- Exercise goal -
Write out the data below exactly, beginning with the first line and ending once the line that has "## Description" is written.

Records contained in a dataset:
+---+

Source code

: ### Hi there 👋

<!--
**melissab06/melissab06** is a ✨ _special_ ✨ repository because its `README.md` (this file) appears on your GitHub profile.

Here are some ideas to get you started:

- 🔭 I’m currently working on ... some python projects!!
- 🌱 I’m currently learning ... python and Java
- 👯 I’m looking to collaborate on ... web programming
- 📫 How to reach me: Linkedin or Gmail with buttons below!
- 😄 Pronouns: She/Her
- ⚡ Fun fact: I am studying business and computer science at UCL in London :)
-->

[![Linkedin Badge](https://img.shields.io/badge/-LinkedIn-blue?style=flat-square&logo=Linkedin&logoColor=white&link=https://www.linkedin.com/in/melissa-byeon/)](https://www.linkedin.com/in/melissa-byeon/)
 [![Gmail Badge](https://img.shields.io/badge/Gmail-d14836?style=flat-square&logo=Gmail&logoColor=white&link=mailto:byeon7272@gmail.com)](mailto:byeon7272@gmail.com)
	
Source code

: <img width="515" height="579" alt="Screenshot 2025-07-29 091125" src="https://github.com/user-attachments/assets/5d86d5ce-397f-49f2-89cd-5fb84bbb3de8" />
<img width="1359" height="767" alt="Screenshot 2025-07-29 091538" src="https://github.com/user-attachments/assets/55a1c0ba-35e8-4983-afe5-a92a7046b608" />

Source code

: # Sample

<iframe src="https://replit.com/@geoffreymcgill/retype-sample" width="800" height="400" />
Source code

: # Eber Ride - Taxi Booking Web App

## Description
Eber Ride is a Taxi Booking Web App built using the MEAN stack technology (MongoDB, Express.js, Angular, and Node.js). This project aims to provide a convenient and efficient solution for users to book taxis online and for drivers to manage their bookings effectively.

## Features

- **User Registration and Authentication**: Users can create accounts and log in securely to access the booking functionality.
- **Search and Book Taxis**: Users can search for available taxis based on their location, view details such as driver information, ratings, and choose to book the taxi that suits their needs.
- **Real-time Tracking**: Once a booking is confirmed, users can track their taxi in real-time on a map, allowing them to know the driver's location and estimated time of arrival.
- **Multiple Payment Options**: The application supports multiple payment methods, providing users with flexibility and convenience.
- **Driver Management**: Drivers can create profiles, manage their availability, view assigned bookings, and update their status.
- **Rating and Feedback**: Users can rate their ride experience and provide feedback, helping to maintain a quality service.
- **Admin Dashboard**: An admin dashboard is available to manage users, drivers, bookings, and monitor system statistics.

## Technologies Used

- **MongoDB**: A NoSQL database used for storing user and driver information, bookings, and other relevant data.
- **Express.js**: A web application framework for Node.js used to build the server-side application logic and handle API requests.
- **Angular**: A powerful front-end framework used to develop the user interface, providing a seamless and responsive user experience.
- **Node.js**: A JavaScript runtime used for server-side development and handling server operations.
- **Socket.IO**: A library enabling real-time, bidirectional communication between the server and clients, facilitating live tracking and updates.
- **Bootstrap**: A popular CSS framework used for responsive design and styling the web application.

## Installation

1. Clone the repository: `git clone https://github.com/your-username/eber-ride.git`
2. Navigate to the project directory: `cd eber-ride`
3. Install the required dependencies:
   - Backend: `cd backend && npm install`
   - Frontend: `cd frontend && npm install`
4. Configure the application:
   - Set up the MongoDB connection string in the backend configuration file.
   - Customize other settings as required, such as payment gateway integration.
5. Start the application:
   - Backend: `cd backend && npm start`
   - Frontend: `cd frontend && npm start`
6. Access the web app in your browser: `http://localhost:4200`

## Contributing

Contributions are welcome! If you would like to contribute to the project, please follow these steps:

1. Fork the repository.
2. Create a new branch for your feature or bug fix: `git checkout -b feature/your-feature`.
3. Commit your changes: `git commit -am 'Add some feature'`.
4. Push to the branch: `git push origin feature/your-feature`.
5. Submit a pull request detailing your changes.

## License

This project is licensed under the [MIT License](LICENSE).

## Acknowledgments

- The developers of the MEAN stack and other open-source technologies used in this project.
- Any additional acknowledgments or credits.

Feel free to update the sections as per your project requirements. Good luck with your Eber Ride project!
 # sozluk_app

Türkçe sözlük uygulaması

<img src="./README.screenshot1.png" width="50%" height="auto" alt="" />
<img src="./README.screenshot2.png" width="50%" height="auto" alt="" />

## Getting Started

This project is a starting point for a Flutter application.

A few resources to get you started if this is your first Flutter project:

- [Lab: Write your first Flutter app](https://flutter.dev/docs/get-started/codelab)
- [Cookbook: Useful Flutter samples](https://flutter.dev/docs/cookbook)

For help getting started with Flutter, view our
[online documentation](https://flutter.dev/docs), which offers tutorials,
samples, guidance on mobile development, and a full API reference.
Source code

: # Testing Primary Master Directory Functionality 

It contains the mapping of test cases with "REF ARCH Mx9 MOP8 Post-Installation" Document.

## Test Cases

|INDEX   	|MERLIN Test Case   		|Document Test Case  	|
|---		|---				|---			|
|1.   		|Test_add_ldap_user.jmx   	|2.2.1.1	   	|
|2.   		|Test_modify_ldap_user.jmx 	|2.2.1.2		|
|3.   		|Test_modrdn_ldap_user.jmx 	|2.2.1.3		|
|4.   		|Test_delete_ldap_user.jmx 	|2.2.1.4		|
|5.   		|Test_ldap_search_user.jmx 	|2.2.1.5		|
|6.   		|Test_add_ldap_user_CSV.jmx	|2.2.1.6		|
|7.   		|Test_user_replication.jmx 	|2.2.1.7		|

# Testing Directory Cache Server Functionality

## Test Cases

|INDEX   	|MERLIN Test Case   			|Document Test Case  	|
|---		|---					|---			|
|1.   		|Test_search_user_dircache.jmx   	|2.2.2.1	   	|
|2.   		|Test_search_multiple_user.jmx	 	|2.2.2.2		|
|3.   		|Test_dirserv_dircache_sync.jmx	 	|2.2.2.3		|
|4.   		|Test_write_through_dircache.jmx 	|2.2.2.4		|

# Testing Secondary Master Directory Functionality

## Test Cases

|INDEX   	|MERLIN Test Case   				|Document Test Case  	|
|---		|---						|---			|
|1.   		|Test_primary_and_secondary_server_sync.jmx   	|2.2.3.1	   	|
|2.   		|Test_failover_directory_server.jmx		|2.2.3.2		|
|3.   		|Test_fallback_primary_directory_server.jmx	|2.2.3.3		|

+---+

- Task output -
Source code

: ### Hi there 👋

<!--
**melissab06/melissab06** is a ✨ _special_ ✨ repository because its `README.md` (this file) appears on your GitHub profile.

Here are some ideas to get you started:

- 🔭 I’m currently working on ... some python projects!!
- 🌱 I’m currently learning ... python and Java
- 👯 I’m looking to collaborate on ... web programming
- 📫 How to reach me: Linkedin or Gmail with buttons below!
- 😄 Pronouns: She/Her
- ⚡ Fun fact: I am studying business and computer science at UCL in London :)
-->

[![Linkedin Badge](https://img.shields.io/badge/-LinkedIn-blue?style=flat-square&logo=Linkedin&logoColor=white&link=https://www.linkedin.com/in/melissa-byeon/)](https://www.linkedin.com/in/melissa-byeon/)
 [![Gmail Badge](https://img.shields.io/badge/Gmail-d14836?style=flat-square&logo=Gmail&logoColor=white&link=mailto:byeon7272@gmail.com)](mailto:byeon7272@gmail.com)
	
Source code

: <img width="515" height="579" alt="Screenshot 2025-07-29 091125" src="https://github.com/user-attachments/assets/5d86d5ce-397f-49f2-89cd-5fb84bbb3de8" />
<img width="1359" height="767" alt="Screenshot 2025-07-29 091538" src="https://github.com/user-attachments/assets/55a1c0ba-35e8-4983-afe5-a92a7046b608" />

Source code

: # Sample

<iframe src="https://replit.com/@geoffreymcgill/retype-sample" width="800" height="400" />
Source code

: # Eber Ride - Taxi Booking Web App

## Description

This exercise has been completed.